The problem is that so many people now buy books through an online shop where it is impossible to get a feel for the finish on the cover or investigate the binding.
That means publishers and printers don’t just have to concentrate on how they are producing printed books, but also how they marketing their wares to bookshops and to the reading public. This means developing promotional campaigns that celebrate the look and feel of a book, as well as the words printed within it.
So while Franzen’s comments may not represent the reality of the situation, they should at least act as a spur to the printing and publishing industries to take a look at what they are doing and who they are doing it for. The likelihood is that, as with other areas where print and digital converge, the two media find a level of co-existence. Nevertheless, print will have to do more and say more to ensure it maintains its position in the books market.
BEAUTIFUL DESIGNS
Penguin Books: Clothbound classics
Designed by Coralie Bickford-Smith, this range featured well-known works by authors such as George Eliot, Arthur Conan Doyle and Jane Austen, each bound in an intricate and individually-designed cloth cover.
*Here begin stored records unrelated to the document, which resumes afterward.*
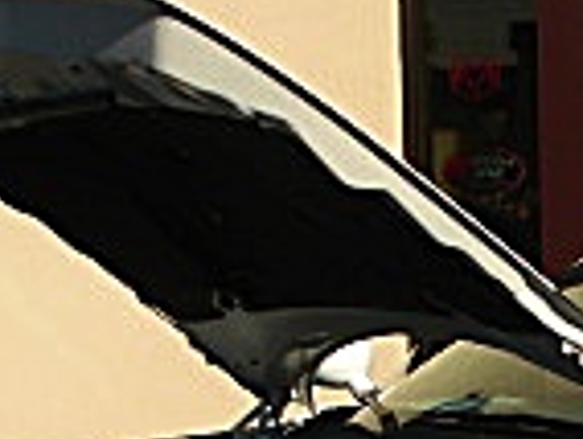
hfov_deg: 11.9
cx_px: 714
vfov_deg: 8.9
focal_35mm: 162
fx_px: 2733
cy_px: 693
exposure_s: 1/160
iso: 50
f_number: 7.9
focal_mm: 6.3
The covers were intended to pay homage to the iconic orange spines that were for so long the stamp of Penguin Books, while better engaging a modern readership.
The Sense of an Ending
The cover of 2011 Man Booker Prize-winner Julian Barnes’s book was designed by Suzanne Dean, creative director of Vintage Publishing. She said she wanted to create something that captured the essence of the book and was "arresting and original". After 20 or more mock-ups, Dean created the final version by painting the title in ink and then smudging and fading it to reflect the themes of disintegration, time and memory.
The Everyman Library
Last year, the Everyman Library, which was originally founded in 1906, celebrated the 20th annivesray of its modern relaunch. It retains its classic designs but encompasses the intricate high-standards of using Smyth-sewn, full-cloth cases with two-colour case stamping, decorative endpapers, silk ribbon markers and European style half-round spines for its hardback classic poetry collection
Persephone Books
This publisher makes use of decorative endpapers to create matching designs for its of reprints of neglected 20th century classics by mostly female writers. Dorothy Whipple’s High Wages, for example, uses endpapers based on a dress fabric from the 1930s, while Maria Rundell’s A New System of Domestic Cooking incorporates a pattern drawn from a piece of block-printed cloth at it the top and bottom of its pages.